For me, the best time of year here in the Algarve includes the cooler months – starting with our second spring following the autumn rainfall. This is still a sort of miracle of regeneration with the greening of the landscape taking place a few short days after the rain. It also signals the start of the planting season and the opportunity to start work in the garden on all the plans we made sitting in the shade, reading gardening books and looking through seed catalogues.
This can throw up a whole raft of other problems. It is no good being seduced by gorgeous photos of other people’s gardens and carefully noting recommended plants if they are not being made available by the plant nurseries for us to buy.
Many keen, and even desperate, folk propagate their own plants, from cuttings or seed. This is one way to increase stock of the plants that are successful for you in your own garden. There are also some good well-established nurseries providing excellent stock of fruit trees, local varieties of vegetables and a small selection of bulbs.

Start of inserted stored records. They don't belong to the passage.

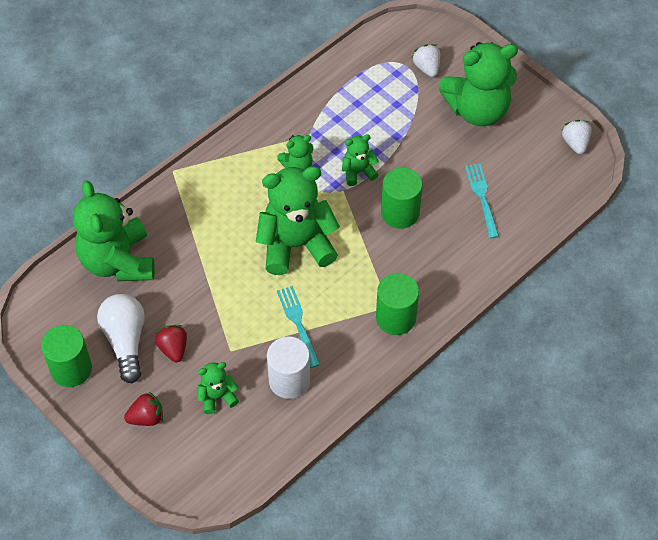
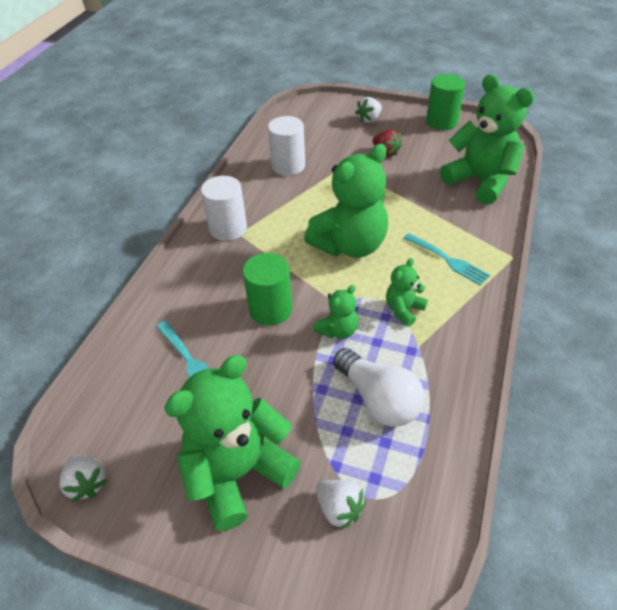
camera: 155 degrees right, 10 degrees down
(126, 341) = (422, 145): white light bulb -> white light bulb (378, 399)
(146, 417) = (369, 119): red strawberry -> white strawberry
(217, 397) = (332, 142): green teddy bear -> none
(298, 324) = (306, 196): turquoise fork -> turquoise fork (447, 260)
(395, 318) = (228, 228): green cylinder -> white cylinder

The big monthly markets can be a good source of plants which do well here, but the range can be limited if you want drought-resistant plants for an ornamental garden. Our local Cooperativa Agrícola sells a small selection of fruit trees and ornamental plants at very low prices and they have seed for sale.
One of the aims of the Mediterranean Gardening Association here in Portugal over the past few years has been to encourage, if not actively pester, local plant nurseries to widen their range of plants. The smaller family-run nurseries which propagate their own stock can be responsive to our demands and, we hope, have benefited from the increasing demand for water-wise and robust plants. Plants which are native to Portugal but also the wide range from other
Mediterranean climate zones provide rich pickings.

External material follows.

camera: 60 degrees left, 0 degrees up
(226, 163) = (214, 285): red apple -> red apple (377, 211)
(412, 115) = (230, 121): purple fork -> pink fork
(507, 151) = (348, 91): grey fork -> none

An annual autumn garden fair has been well supported and encouraged a trial for a spring event in 2015. This was a great success and the plant nurseries gave it a universal “thumbs up” for the response to the plants on offer and the venue. Our marvellous volunteers have allowed us to plan for another spring garden fair in 2016, at the Quinta da Figueirinha near Silves.
This will be held on Saturday, March 5 and will open to the public at 11am through to 4pm – entry charge is €2 and parking is free. Our Mediterranean Garden Association is very proud to include professional gardeners in our membership and there will be professional gardening advice available at the plant clinic at the garden fair.
New features for this year include a free water salinity test, so bring a clean sample of your garden irrigation water for testing. There will also be a demonstration of cooking and fruit-drying using solar power and guided tours through the mature subtropical orchard and fruit garden.
As well as the usual plant clinic run by experienced Algarve gardeners, there will be a good selection of plants on offer including succulents, robust Mediterranean perennials, trees and shrubs and container plants for summer colour. A full selection of natural history books on the Algarve as well as the newly-published Olivier Filippi book on Planting Design for Dry Gardens (see Rosie’s review on this page). The Quinta is well signposted with the blue and white “agroturismo” signs and directions can be found at www.qdf.pt
Best of all, perhaps, is the chance to see selected specialist nurseries coming together in one place to show the best of their plants for sale. At the same time, you will have the opportunity to talk to them about those plants and how to get the best performance from them. Spring is a great time of year to see plants looking their best and ready to go into the ground before the summer heat. Go along on March 5 and you will find plenty of choice for your garden.